Trina issues apology for comparing protestors to animals
The Miami-based rapper is trying to walk back controversial comments she made on her radio show.
24 hours after she was canceled by Black Twitter for referring to protestors as “animals” rapper Trina has issued an apology – of sorts. But some are saying it’s too little, too late.
“They need to make the curfew at 6 p.m.,” Trina said while speaking with longtime collaborator Trick Daddy on 99 Jamz Radio, opining that a 9 p.m. curfew was still too late. “Keep everybody off the street, these animals off the streets, that are running around in Miami-Dade County acting like they have escaped from a zoo. Lock them up at 5 p.m. so the streets can be nice and clean, that’s how I feel.”
In the days following her statement, the 46-year-old music vet seemed to double down on her statements, directly clapping back at fans and influencers who criticized her problematic stance.

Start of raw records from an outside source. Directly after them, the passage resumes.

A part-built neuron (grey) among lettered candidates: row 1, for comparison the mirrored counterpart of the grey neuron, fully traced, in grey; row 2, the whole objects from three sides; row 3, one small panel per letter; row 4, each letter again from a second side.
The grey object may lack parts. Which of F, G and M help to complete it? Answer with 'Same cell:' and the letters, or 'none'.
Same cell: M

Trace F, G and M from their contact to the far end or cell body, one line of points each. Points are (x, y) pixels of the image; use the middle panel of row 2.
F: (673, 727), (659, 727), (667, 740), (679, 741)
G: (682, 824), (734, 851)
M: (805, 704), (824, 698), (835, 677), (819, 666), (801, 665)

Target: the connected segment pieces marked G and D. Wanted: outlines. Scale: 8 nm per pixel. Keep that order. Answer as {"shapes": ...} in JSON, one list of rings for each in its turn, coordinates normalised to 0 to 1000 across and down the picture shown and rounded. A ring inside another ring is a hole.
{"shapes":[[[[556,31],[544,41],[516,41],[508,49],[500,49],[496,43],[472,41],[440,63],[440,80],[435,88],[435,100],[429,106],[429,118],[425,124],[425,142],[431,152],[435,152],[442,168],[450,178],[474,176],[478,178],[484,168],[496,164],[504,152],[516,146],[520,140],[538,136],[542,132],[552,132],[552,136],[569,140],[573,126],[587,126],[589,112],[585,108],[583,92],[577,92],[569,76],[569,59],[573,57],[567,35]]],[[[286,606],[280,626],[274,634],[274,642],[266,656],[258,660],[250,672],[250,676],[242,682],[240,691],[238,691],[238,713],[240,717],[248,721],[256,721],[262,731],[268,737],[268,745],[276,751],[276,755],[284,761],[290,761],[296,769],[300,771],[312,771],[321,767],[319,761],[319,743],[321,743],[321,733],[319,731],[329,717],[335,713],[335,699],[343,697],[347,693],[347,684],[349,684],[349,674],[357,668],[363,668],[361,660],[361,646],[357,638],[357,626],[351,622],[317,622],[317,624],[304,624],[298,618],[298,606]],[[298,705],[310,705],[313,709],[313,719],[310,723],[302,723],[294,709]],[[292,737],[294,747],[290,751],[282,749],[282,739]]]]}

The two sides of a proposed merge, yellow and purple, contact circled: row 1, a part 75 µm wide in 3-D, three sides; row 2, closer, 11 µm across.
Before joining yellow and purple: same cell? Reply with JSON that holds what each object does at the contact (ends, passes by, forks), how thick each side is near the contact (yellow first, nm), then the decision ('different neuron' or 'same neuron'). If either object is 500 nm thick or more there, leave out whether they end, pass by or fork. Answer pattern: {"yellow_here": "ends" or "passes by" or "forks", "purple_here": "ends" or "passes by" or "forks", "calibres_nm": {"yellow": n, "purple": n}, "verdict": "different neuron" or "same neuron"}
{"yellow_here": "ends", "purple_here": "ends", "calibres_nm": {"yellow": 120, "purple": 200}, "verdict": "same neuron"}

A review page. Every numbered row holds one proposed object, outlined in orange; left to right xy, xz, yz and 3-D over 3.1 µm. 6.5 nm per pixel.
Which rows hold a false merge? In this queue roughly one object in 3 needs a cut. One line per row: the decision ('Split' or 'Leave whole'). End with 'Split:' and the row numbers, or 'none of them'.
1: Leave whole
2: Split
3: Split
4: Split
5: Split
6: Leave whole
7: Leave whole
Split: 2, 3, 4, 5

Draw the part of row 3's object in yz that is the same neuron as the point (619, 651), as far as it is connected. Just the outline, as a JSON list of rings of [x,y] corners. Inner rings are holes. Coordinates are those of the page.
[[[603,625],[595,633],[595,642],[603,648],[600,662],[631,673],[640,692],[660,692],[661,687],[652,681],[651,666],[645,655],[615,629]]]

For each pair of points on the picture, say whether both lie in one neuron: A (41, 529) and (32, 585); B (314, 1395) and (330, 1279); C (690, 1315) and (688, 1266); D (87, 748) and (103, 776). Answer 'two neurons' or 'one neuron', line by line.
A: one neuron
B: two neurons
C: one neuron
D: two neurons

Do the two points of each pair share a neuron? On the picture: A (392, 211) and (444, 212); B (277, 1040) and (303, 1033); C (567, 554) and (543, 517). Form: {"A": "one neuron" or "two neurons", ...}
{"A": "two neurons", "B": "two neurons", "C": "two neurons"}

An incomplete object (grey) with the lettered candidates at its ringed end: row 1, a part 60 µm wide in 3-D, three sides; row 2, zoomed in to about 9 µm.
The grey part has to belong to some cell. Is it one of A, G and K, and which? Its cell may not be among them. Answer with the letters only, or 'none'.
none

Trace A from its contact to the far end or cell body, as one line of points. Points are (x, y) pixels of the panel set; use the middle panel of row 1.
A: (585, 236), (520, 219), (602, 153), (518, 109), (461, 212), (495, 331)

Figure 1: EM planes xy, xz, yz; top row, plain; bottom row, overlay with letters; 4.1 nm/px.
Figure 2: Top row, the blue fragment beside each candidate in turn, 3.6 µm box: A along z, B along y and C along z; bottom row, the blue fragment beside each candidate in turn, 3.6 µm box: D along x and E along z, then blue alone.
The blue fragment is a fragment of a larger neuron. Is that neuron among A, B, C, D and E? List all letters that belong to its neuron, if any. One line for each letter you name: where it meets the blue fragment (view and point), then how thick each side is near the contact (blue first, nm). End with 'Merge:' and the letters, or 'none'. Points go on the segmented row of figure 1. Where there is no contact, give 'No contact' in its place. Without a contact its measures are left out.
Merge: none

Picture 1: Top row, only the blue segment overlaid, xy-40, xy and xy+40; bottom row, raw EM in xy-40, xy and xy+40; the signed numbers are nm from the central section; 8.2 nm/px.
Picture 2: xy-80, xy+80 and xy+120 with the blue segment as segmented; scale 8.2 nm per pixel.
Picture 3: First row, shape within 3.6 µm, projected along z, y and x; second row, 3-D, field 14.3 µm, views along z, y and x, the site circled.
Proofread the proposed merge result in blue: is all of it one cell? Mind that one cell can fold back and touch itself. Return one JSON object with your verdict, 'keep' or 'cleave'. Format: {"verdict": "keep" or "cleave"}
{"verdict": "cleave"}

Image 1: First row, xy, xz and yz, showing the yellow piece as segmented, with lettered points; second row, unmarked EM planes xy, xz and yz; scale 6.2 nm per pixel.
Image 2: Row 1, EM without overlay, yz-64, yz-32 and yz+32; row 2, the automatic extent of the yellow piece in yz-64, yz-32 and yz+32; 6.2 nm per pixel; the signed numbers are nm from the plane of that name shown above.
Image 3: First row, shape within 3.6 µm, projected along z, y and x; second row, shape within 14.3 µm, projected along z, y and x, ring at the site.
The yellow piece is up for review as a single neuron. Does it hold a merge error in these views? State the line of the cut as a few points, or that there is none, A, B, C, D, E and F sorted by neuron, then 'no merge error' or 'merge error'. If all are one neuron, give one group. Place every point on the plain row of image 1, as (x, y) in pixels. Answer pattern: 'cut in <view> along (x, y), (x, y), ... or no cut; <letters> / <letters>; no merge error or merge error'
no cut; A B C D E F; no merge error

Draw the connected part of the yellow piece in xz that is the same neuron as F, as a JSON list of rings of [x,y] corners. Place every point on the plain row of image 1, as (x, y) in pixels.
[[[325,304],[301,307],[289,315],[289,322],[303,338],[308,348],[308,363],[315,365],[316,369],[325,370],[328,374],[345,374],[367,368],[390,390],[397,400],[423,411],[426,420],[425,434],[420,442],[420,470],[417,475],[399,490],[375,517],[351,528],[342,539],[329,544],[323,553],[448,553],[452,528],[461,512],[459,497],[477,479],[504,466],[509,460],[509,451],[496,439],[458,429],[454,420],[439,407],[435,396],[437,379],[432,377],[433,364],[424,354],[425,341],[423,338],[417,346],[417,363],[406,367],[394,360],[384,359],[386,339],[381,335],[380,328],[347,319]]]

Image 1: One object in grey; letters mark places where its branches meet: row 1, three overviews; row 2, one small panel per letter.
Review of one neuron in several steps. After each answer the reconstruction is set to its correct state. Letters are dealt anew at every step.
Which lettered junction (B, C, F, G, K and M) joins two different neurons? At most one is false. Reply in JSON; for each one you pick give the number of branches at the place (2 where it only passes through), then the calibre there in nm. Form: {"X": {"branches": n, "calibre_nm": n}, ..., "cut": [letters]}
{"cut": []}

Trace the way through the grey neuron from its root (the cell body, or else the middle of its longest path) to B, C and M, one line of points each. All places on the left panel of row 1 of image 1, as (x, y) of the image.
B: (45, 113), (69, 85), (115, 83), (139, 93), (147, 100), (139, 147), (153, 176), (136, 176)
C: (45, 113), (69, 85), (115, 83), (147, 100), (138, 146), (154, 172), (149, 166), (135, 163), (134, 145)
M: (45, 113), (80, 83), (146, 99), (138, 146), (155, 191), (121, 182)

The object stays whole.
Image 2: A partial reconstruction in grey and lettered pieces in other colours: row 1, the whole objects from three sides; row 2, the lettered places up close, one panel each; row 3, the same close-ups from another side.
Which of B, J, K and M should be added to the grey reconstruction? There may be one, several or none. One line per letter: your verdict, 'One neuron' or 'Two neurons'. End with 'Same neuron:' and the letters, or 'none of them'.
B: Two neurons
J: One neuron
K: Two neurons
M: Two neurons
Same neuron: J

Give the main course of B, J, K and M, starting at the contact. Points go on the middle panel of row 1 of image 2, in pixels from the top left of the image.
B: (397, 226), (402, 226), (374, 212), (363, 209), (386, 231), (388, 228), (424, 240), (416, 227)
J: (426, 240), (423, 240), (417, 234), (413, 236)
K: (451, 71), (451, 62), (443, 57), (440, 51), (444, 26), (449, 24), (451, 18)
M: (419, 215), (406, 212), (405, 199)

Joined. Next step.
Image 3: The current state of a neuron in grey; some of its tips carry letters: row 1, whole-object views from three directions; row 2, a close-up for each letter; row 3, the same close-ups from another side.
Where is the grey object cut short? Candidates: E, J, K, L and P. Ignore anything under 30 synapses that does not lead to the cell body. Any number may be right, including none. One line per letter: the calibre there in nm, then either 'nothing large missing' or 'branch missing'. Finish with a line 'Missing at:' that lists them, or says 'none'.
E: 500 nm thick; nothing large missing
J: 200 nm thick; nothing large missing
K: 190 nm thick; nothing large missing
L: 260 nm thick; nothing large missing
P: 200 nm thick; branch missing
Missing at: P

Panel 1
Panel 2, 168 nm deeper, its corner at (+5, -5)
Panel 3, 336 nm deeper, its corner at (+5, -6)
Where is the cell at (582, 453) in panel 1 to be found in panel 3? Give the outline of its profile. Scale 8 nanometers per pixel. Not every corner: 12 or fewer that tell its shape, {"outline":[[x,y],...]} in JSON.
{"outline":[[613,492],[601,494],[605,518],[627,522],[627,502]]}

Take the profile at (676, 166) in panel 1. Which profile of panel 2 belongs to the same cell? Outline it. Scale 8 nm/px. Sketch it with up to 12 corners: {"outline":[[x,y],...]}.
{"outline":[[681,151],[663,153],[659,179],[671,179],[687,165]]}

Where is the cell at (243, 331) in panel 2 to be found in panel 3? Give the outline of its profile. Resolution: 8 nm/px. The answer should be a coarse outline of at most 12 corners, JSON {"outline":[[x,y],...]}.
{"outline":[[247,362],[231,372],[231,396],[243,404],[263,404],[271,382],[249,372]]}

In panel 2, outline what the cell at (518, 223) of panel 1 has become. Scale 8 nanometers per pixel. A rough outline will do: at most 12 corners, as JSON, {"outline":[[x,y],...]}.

One part of her rant that struck people most was when she told listeners that she wasn’t worried about being pulled over by police because her license and registration were in order.
But now she’s taken to the airwaves again to do an about-face, explaining Thursday, “Me, in my Trina’s world, I’m automatically speaking for Black people. I am the Black people. I am Black people. That’s who I’m speaking for and I’m not going to say Black people are animals. But I didn’t say that, ‘Hey, my Black people or all of my people.’ I’m not talking to you. Not the protesters that are trying to make change.”
Trina’s ‘apology’ sounded more like a ramble to listeners and didn’t include a clear “I’m sorry” or explanation for her license and registration comments.
“And this is why, the day after, when I spoke to the commissioner, I said to Trick, well, I learned a lot more about what’s really happening… Because I’m trying to understand what’s the solution,” she continued. “What is the answer to everything that’s happening and it’s more than just in the streets or people doing whatever. It’s the commissioners, it’s the governors, the mayors, it’s the chief of police. I had no idea of that so now I’m understanding that. And these are the people that has to protect the cities. So now these are the people you want to talk to, you want answers from. You want change.”
“That’s just what I was speaking from. Not a store, not nobody’s fancy car. None of that. I don’t care about that. I’m just speaking from where I felt…things that I saw.
I’m not calling nobody’s color or anything,” she concluded. “The gap was, I didn’t say Black people, my people. And I would never say that or call Black people animals. Or any name. I am a Black person. I must be an animal. I must be the same person. I mean, that’s not who I am.”